● **WORK REQUIRED**
From the entries below, copy out every line with "isdschools" in it.

● **SOURCE DATA**

********

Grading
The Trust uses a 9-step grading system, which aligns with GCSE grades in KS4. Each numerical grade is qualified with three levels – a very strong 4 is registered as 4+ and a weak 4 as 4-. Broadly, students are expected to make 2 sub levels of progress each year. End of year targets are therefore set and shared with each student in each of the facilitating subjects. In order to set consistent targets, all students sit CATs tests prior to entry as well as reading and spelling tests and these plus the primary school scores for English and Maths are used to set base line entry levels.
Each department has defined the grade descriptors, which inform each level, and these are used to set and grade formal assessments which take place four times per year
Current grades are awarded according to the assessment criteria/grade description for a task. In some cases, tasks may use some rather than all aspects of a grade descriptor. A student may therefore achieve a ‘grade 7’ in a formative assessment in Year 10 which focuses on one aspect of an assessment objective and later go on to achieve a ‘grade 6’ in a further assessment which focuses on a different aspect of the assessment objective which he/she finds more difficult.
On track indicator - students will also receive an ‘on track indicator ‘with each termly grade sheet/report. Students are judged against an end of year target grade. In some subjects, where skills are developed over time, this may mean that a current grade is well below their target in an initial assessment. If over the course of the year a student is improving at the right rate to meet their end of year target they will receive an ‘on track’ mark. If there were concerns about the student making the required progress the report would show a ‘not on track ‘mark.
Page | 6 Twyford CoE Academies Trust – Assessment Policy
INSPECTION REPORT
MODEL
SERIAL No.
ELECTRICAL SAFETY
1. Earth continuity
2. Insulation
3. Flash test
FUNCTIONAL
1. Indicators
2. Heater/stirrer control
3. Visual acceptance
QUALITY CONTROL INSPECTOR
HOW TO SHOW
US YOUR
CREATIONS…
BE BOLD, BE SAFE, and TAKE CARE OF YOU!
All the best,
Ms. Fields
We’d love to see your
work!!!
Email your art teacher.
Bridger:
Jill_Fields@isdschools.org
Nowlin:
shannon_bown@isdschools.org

********

● **PROBLEM SOLUTION**
Jill_Fields@isdschools.org
shannon_bown@isdschools.org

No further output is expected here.